When your team is operating in short iterations, retrospectives tend to get boring after a while. If you’re working in an agile organization, most suggestions for improvement have been executed and evaluated. The obvious improvement actions have already been identified.

Now, you have two options:

1. Keep doing the same retrospectives, and accept that no more valuable ideas for improvement are found.

2. Change the format of your retrospectives. Go for gold and try to improve on the less obvious stuff.

If you go for option 2, there are great exercises that can help your team going through this process.

For starters, get the book Agile Retrospectives by Esther Derby & Diana Larsen. It has a list of activities which you can use to get some variety in your retrospectives and get inspiration to come up with your own variations.

This is one I used recently, which I call ‘Actions centered’. It is based on the ‘Temperature reading’ activity.
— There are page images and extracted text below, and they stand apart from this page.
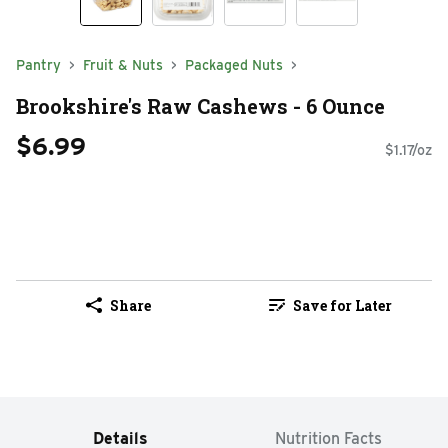
Pantry
Fruit & Nuts
Packaged Nuts
Brookshire's Raw Cashews - 6 Ounce
$6.99
$1.17/oz
Share
Save for Later
Details
Nutrition Facts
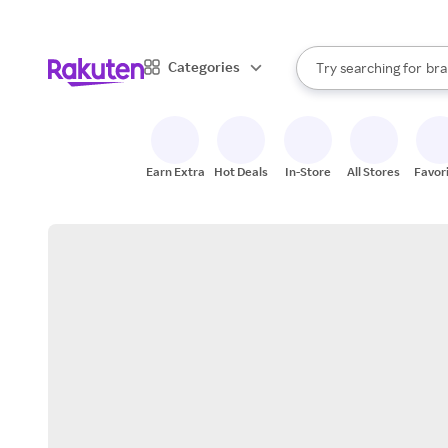
sto
When autocomplete result
Categories
Try searching for
bra
Search Rakuten
gro
sto
Earn Extra
Hot Deals
In-Store
All Stores
Favor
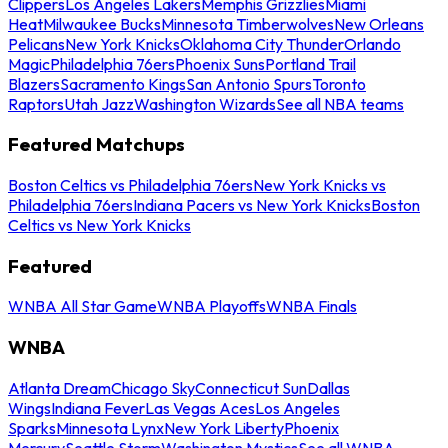
Clippers
Los Angeles Lakers
Memphis Grizzlies
Miami
Heat
Milwaukee Bucks
Minnesota Timberwolves
New Orleans
Pelicans
New York Knicks
Oklahoma City Thunder
Orlando
Magic
Philadelphia 76ers
Phoenix Suns
Portland Trail
Blazers
Sacramento Kings
San Antonio Spurs
Toronto
Raptors
Utah Jazz
Washington Wizards
See all NBA teams
Featured Matchups
Boston Celtics vs Philadelphia 76ers
New York Knicks vs
Philadelphia 76ers
Indiana Pacers vs New York Knicks
Boston
Celtics vs New York Knicks
Featured
WNBA All Star Game
WNBA Playoffs
WNBA Finals
WNBA
Atlanta Dream
Chicago Sky
Connecticut Sun
Dallas
Wings
Indiana Fever
Las Vegas Aces
Los Angeles
Sparks
Minnesota Lynx
New York Liberty
Phoenix
Mercury
Seattle Storm
Washington Mystics
See all WNBA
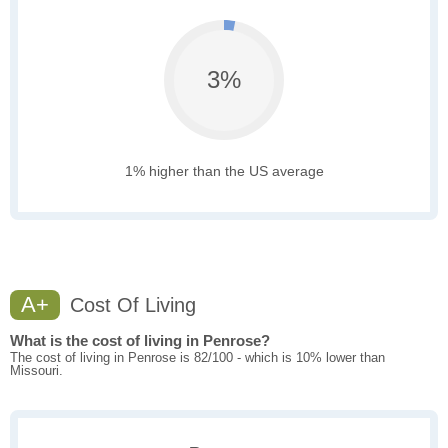
3%
1% higher than the US average
A+
Cost Of Living
What is the cost of living in Penrose?
The cost of living in Penrose is 82/100 - which is 10% lower than
Missouri.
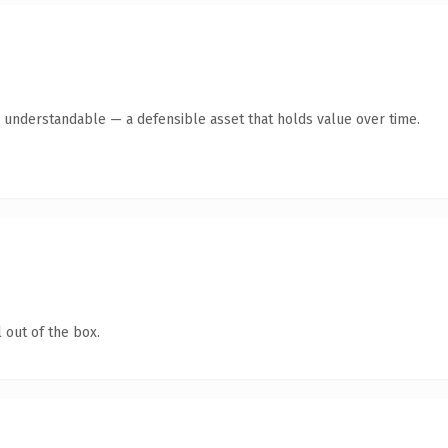
y understandable — a defensible asset that holds value over time.
 out of the box.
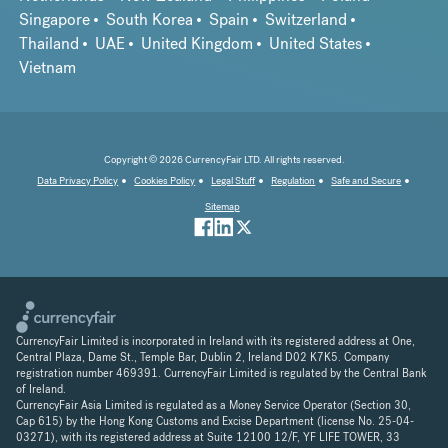
Singapore
South Korea
Spain
Switzerland
Thailand
UAE
United Kingdom
United States
Vietnam
Copyright © 2026 CurrencyFair LTD. All rights reserved.
Data Privacy Policy
Cookies Policy
Legal Stuff
Regulation
Safe and Secure
Sitemap
CurrencyFair Limited is incorporated in Ireland with its registered address at One,
Central Plaza, Dame St., Temple Bar, Dublin 2, Ireland D02 K7K5. Company
registration number 469391. CurrencyFair Limited is regulated by the Central Bank
of Ireland.
CurrencyFair Asia Limited is regulated as a Money Service Operator (Section 30,
Cap 615) by the Hong Kong Customs and Excise Department (license No. 25-04-
03271), with its registered address at Suite 12100 12/F, YF LIFE TOWER, 33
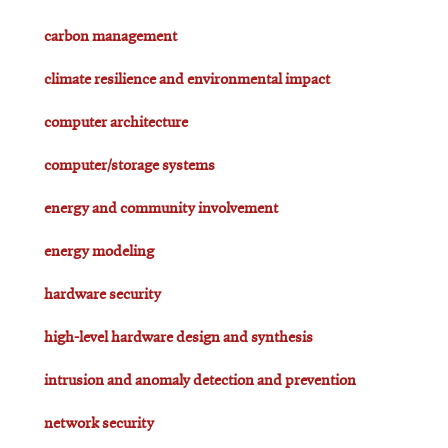
carbon management
climate resilience and environmental impact
computer architecture
computer/storage systems
energy and community involvement
energy modeling
hardware security
high-level hardware design and synthesis
intrusion and anomaly detection and prevention
network security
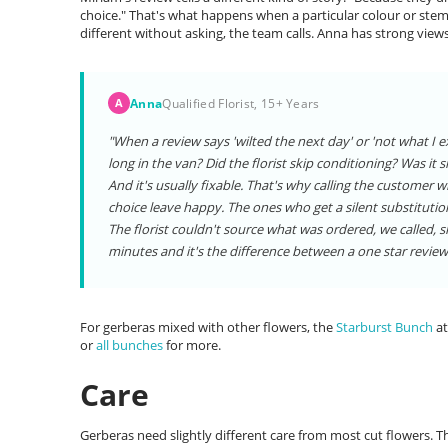
choice." That's what happens when a particular colour or stem 
different without asking, the team calls. Anna has strong view
Anna
Qualified Florist, 15+ Years
A
"When a review says 'wilted the next day' or 'not what I e
long in the van? Did the florist skip conditioning? Was it 
And it's usually fixable. That's why calling the custome
choice leave happy. The ones who get a silent substitutio
The florist couldn't source what was ordered, we called, 
minutes and it's the difference between a one star review 
For gerberas mixed with other flowers, the
Starburst Bunch
at
or
all bunches
for more.
Care
Gerberas need slightly different care from most cut flowers. 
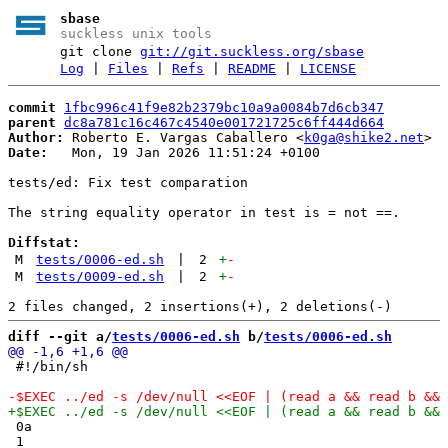
sbase
suckless unix tools
git clone
git://git.suckless.org/sbase
Log
|
Files
|
Refs
|
README
|
LICENSE
commit
1fbc996c41f9e82b2379bc10a9a0084b7d6cb347
parent
dc8a781c16c467c4540e001721725c6ff444d664
Author:
 Roberto E. Vargas Caballero <
k0ga@shike2.net
Date:
   Mon, 19 Jan 2026 11:51:24 +0100

tests/ed: Fix test comparation

The string equality operator in test is = not ==.

Diffstat:
M
tests/0006-ed.sh
|
2
+
-
M
tests/0009-ed.sh
|
2
+
-
diff --git a/
tests/0006-ed.sh
 b/
tests/0006-ed.sh
 #!/bin/sh

 0a

 1
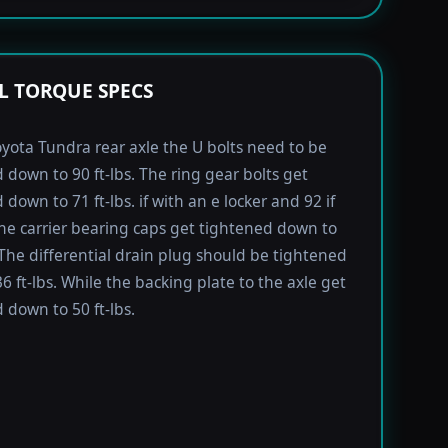
L TORQUE SPECS
yota Tundra rear axle the U bolts need to be
 down to 90 ft-lbs. The ring gear bolts get
down to 71 ft-lbs. if with an e locker and 92 if
he carrier bearing caps get tightened down to
. The differential drain plug should be tightened
6 ft-lbs. While the backing plate to the axle get
 down to 50 ft-lbs.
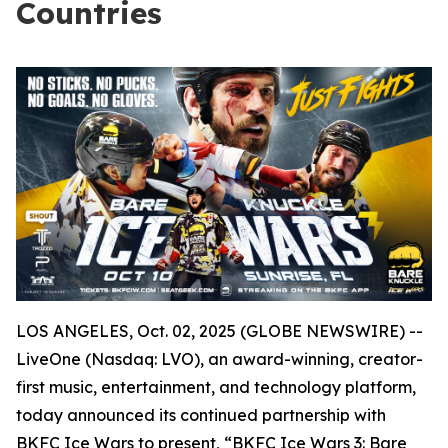
Countries
LOS ANGELES, Oct. 02, 2025 (GLOBE NEWSWIRE) --
LiveOne (Nasdaq: LVO), an award-winning, creator-
first music, entertainment, and technology platform,
today announced its continued partnership with
BKFC Ice Wars to present, “BKFC Ice Wars 3: Bare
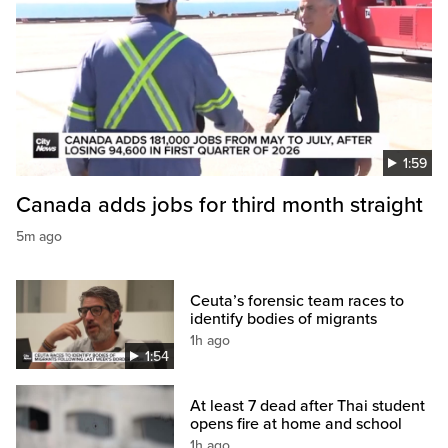
1:59
Canada adds jobs for third month straight
5m ago
Ceuta’s forensic team races to
identify bodies of migrants
1h ago
1:54
At least 7 dead after Thai student
opens fire at home and school
1h ago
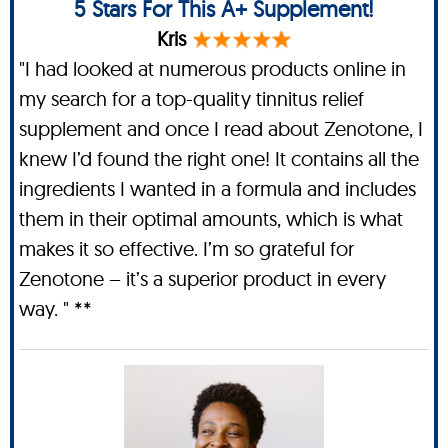
5 Stars For This A+ Supplement!
Kris
"I had looked at numerous products online in
my search for a top-quality tinnitus relief
supplement and once I read about Zenotone, I
knew I’d found the right one! It contains all the
ingredients I wanted in a formula and includes
them in their optimal amounts, which is what
makes it so effective. I’m so grateful for
Zenotone – it’s a superior product in every
way. " **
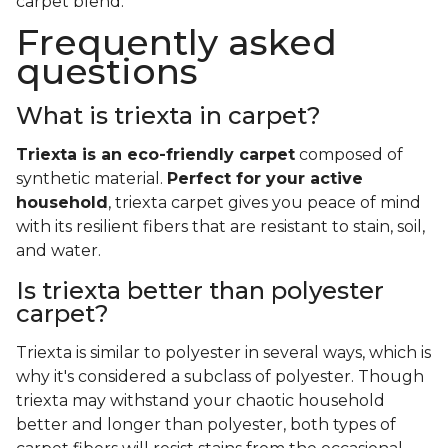
carpet blend.
Frequently asked
questions
What is triexta in carpet?
Triexta is an eco-friendly carpet
composed of
synthetic material.
Perfect for your active
household
, triexta carpet gives you peace of mind
with its resilient fibers that are resistant to stain, soil,
and water.
Is triexta better than polyester
carpet?
Triexta is similar to polyester in several ways, which is
why it's considered a subclass of polyester. Though
triexta may withstand your chaotic household
better and longer than polyester, both types of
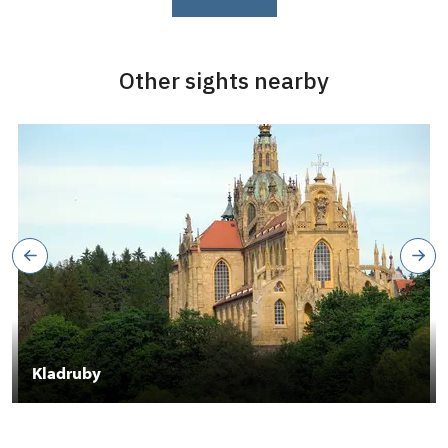
Other sights nearby
Kladruby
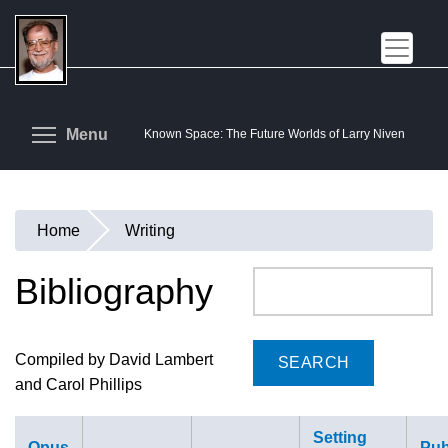
Skip
to
main
content
Toggle menu visibility
Menu
Known Space: The Future Worlds of Larry Niven
Home
Writing
You
are
Bibliography
Search
here
Compiled by David Lambert
and Carol Phillips
Setting
Opus
Pub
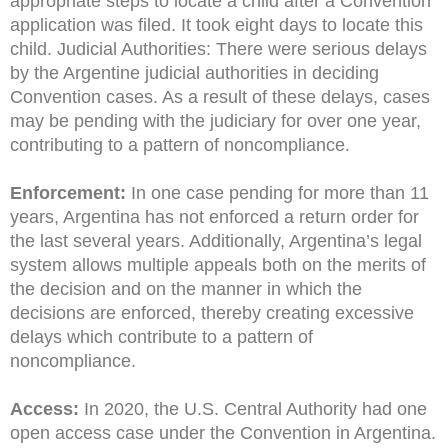
appropriate steps to locate a child after a Convention
application was filed. It took eight days to locate this
child. Judicial Authorities: There were serious delays
by the Argentine judicial authorities in deciding
Convention cases. As a result of these delays, cases
may be pending with the judiciary for over one year,
contributing to a pattern of noncompliance.
Enforcement:
In one case pending for more than 11
years, Argentina has not enforced a return order for
the last several years. Additionally, Argentina’s legal
system allows multiple appeals both on the merits of
the decision and on the manner in which the
decisions are enforced, thereby creating excessive
delays which contribute to a pattern of
noncompliance.
Access:
In 2020, the U.S. Central Authority had one
open access case under the Convention in Argentina.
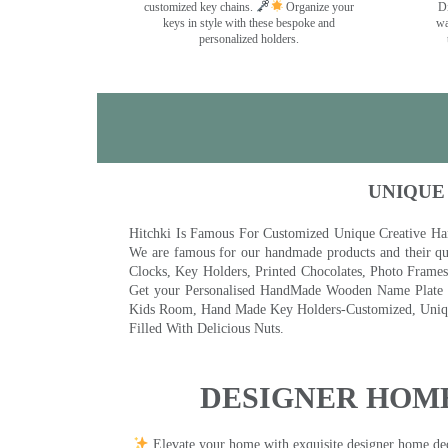
customized key chains.
Organize your
Di
keys in style with these bespoke and
wa
personalized holders.
UNIQUE
Hitchki Is Famous For Customized Unique Creative Ha
We are famous for our handmade products and their qua
Clocks, Key Holders, Printed Chocolates, Photo Fram
Get your Personalised HandMade Wooden Name Plate wi
Kids Room, Hand Made Key Holders-Customized, Unique
Filled With Delicious Nuts.
DESIGNER HOME
Elevate your home with exquisite designer home decor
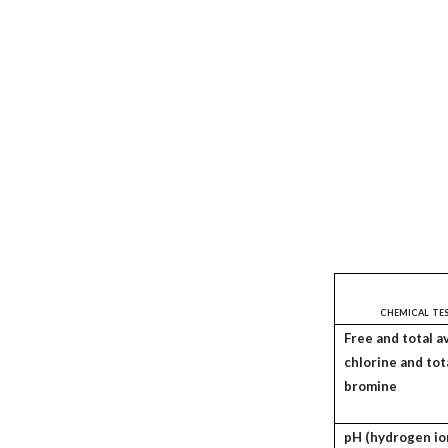
chemical te
Free and total a
chlorine and tot
bromine
pH (hydrogen io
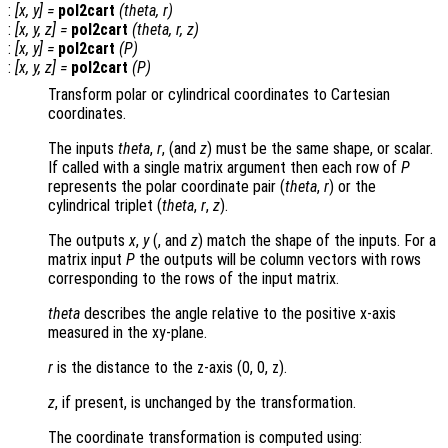
:
[
x
,
y
] =
pol2cart
(
theta
,
r
)
:
[
x
,
y
,
z
] =
pol2cart
(
theta
,
r
,
z
)
:
[
x
,
y
] =
pol2cart
(
P
)
:
[
x
,
y
,
z
] =
pol2cart
(
P
)
Transform polar or cylindrical coordinates to Cartesian
coordinates.
The inputs
theta
,
r
, (and
z
) must be the same shape, or scalar.
If called with a single matrix argument then each row of
P
represents the polar coordinate pair (
theta
,
r
) or the
cylindrical triplet (
theta
,
r
,
z
).
The outputs
x
,
y
(, and
z
) match the shape of the inputs. For a
matrix input
P
the outputs will be column vectors with rows
corresponding to the rows of the input matrix.
theta
describes the angle relative to the positive x-axis
measured in the xy-plane.
r
is the distance to the z-axis (0, 0, z)
.
z
, if present, is unchanged by the transformation.
The coordinate transformation is computed using:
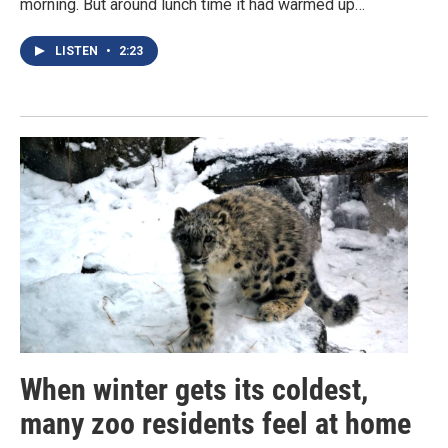
morning. But around lunch time it had warmed up…
LISTEN
•
2:23
When winter gets its coldest,
many zoo residents feel at home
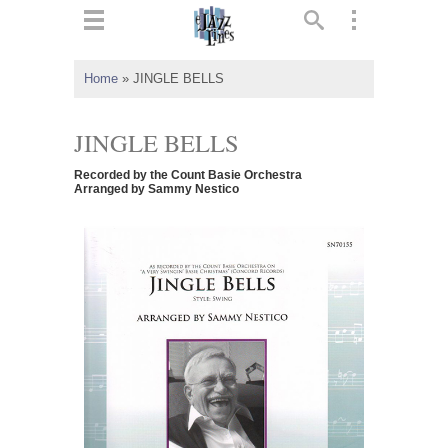
ts
▼
Home
»
JINGLE BELLS
 and
JINGLE BELLS
Recorded by the Count Basie Orchestra
Arranged by Sammy Nestico
▼
▼
▼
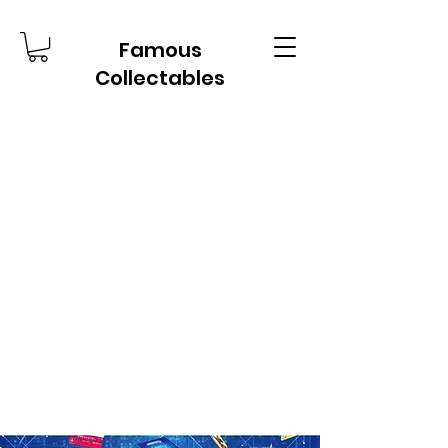
Famous
Collectables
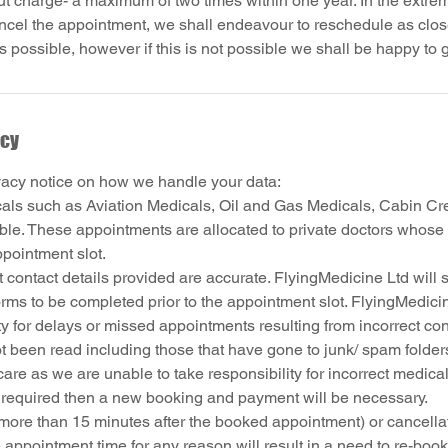
t charge- a maximum of two times within one year. In the extrem
ncel the appointment, we shall endeavour to reschedule as close
icy
vacy notice on how we handle your data:
cals such as Aviation Medicals, Oil and Gas Medicals, Cabin Cr
able. These appointments are allocated to private doctors whose 
ppointment slot.
 contact details provided are accurate. FlyingMedicine Ltd will 
rms to be completed prior to the appointment slot. FlyingMedici
ty for delays or missed appointments resulting from incorrect cont
t been read including those that have gone to junk/ spam folder
are as we are unable to take responsibility for incorrect medical
s required then a new booking and payment will be necessary.
more than 15 minutes after the booked appointment) or cancellat
 appointment time for any reason will result in a need to re-boo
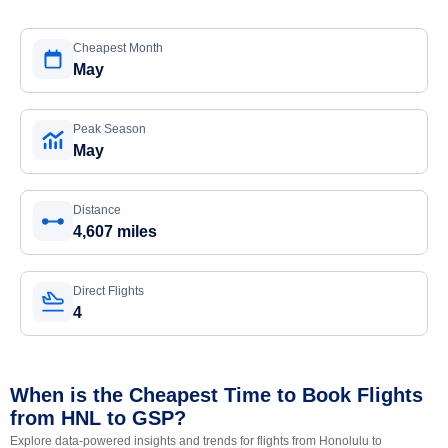
Cheapest Month
May
Peak Season
May
Distance
4,607 miles
Direct Flights
4
When is the Cheapest Time to Book Flights
from HNL to GSP?
Explore data-powered insights and trends for flights from Honolulu to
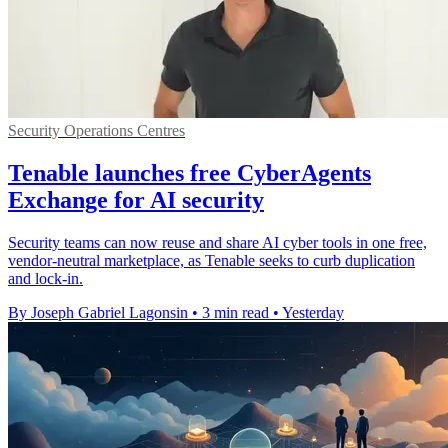
Security Operations Centres
Tenable launches free CyberAgents
Exchange for AI security
Security teams can now reuse and share AI cyber tools in one free,
vendor-neutral marketplace, as Tenable seeks to curb duplication
and lock-in.
By Joseph Gabriel Lagonsin
•
3 min read
•
Yesterday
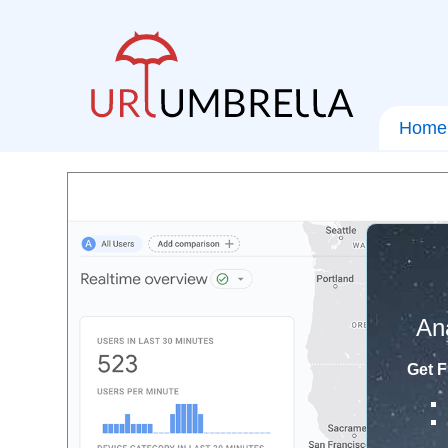
Home
An
Get F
Similar to the Starfish exercise, it changed our perspective and as a result, we found some new area’s for improvement.

This is how it works,

You draw a big square with a little square in the centre. That’s where the actions go. The area around the small square gets divided into 4 pieces. Each piece serves as a placeholder for the following categories:

  • Appreciations (what did you like during the previous iteration?)
  • Puzzles (general wonderings, things you have no answer to)
  • Risks (future pitfalls that can endanger the project)
  • Wishes (goes further than improvements, your ideal project)

This is how it looks on a flipchart:

 ActionsCenteredSmall

Next, everyone gets some time to write up their thoughts for each of the four categories. When everyone’s done, each team member at a time gets to explain one of his notes and sticks them on the corresponding category.

After a previous retrospective with moderate results, this one was a complete success. All four categories were completely filled with post-its. Even better, 6 tangible actions were defined.  We used dot-voting to rank the risks.

ActionsCentered

I really like the Puzzles category. It gives you the opportunity to get your wonderings into the group, which can lead to discussions and other views on the subject. I believe some of these thoughts wouldn’t end up on the wall if we would have done the classic ‘good / better’ exercise.